▸ Try it
Would you return every line of the records below, unchanged and in the same order?

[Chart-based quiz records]
******************************

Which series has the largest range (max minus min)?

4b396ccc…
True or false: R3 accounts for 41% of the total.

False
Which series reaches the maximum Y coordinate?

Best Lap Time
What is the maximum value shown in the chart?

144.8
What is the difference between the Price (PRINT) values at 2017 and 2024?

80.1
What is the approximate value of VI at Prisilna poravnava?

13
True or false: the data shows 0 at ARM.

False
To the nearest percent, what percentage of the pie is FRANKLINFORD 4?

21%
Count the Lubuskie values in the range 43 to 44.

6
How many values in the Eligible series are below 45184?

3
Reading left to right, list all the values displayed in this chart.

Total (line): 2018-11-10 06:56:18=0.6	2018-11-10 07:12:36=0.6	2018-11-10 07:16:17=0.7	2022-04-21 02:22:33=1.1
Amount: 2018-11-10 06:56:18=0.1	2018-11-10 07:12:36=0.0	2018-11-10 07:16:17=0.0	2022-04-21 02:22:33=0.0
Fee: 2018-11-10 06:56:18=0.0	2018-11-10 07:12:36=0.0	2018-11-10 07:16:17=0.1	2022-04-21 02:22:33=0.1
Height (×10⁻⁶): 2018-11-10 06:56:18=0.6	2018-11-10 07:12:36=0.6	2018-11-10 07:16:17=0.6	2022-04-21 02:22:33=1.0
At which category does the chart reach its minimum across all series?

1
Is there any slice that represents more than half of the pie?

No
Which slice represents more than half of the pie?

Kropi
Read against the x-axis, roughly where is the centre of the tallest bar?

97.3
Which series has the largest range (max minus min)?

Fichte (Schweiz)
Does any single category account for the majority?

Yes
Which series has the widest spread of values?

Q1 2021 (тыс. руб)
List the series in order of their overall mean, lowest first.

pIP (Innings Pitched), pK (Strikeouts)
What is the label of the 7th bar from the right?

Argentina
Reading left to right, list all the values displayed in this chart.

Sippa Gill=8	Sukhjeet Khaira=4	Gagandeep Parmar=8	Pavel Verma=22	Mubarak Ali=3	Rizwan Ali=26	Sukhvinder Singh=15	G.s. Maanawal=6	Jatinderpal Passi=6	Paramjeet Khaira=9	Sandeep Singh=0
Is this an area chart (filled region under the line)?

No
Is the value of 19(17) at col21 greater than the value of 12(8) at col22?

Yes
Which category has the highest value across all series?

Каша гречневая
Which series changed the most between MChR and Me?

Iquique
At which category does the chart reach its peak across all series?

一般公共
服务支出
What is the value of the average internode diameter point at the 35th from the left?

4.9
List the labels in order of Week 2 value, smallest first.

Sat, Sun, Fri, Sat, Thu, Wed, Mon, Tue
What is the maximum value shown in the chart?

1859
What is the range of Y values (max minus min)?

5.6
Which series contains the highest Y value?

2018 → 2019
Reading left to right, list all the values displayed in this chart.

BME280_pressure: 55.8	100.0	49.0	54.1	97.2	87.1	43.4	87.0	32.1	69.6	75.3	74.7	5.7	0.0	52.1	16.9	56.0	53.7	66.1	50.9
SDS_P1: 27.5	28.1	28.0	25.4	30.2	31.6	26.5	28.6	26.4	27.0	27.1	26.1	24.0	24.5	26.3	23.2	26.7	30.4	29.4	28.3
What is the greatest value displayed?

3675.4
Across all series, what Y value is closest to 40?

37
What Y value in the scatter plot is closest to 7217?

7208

******************************

▸ The completed task
Which series has the largest range (max minus min)?

4b396ccc…
True or false: R3 accounts for 41% of the total.

False
Which series reaches the maximum Y coordinate?

Best Lap Time
What is the maximum value shown in the chart?

144.8
What is the difference between the Price (PRINT) values at 2017 and 2024?

80.1
What is the approximate value of VI at Prisilna poravnava?

13
True or false: the data shows 0 at ARM.

False
To the nearest percent, what percentage of the pie is FRANKLINFORD 4?

21%
Count the Lubuskie values in the range 43 to 44.

6
How many values in the Eligible series are below 45184?

3
Reading left to right, list all the values displayed in this chart.

Total (line): 2018-11-10 06:56:18=0.6	2018-11-10 07:12:36=0.6	2018-11-10 07:16:17=0.7	2022-04-21 02:22:33=1.1
Amount: 2018-11-10 06:56:18=0.1	2018-11-10 07:12:36=0.0	2018-11-10 07:16:17=0.0	2022-04-21 02:22:33=0.0
Fee: 2018-11-10 06:56:18=0.0	2018-11-10 07:12:36=0.0	2018-11-10 07:16:17=0.1	2022-04-21 02:22:33=0.1
Height (×10⁻⁶): 2018-11-10 06:56:18=0.6	2018-11-10 07:12:36=0.6	2018-11-10 07:16:17=0.6	2022-04-21 02:22:33=1.0
At which category does the chart reach its minimum across all series?

1
Is there any slice that represents more than half of the pie?

No
Which slice represents more than half of the pie?

Kropi
Read against the x-axis, roughly where is the centre of the tallest bar?

97.3
Which series has the largest range (max minus min)?

Fichte (Schweiz)
Does any single category account for the majority?

Yes
Which series has the widest spread of values?

Q1 2021 (тыс. руб)
List the series in order of their overall mean, lowest first.

pIP (Innings Pitched), pK (Strikeouts)
What is the label of the 7th bar from the right?

Argentina
Reading left to right, list all the values displayed in this chart.

Sippa Gill=8	Sukhjeet Khaira=4	Gagandeep Parmar=8	Pavel Verma=22	Mubarak Ali=3	Rizwan Ali=26	Sukhvinder Singh=15	G.s. Maanawal=6	Jatinderpal Passi=6	Paramjeet Khaira=9	Sandeep Singh=0
Is this an area chart (filled region under the line)?

No
Is the value of 19(17) at col21 greater than the value of 12(8) at col22?

Yes
Which category has the highest value across all series?

Каша гречневая
Which series changed the most between MChR and Me?

Iquique
At which category does the chart reach its peak across all series?

一般公共
服务支出
What is the value of the average internode diameter point at the 35th from the left?

4.9
List the labels in order of Week 2 value, smallest first.

Sat, Sun, Fri, Sat, Thu, Wed, Mon, Tue
What is the maximum value shown in the chart?

1859
What is the range of Y values (max minus min)?

5.6
Which series contains the highest Y value?

2018 → 2019
Reading left to right, list all the values displayed in this chart.

BME280_pressure: 55.8	100.0	49.0	54.1	97.2	87.1	43.4	87.0	32.1	69.6	75.3	74.7	5.7	0.0	52.1	16.9	56.0	53.7	66.1	50.9
SDS_P1: 27.5	28.1	28.0	25.4	30.2	31.6	26.5	28.6	26.4	27.0	27.1	26.1	24.0	24.5	26.3	23.2	26.7	30.4	29.4	28.3
What is the greatest value displayed?

3675.4
Across all series, what Y value is closest to 40?

37
What Y value in the scatter plot is closest to 7217?

7208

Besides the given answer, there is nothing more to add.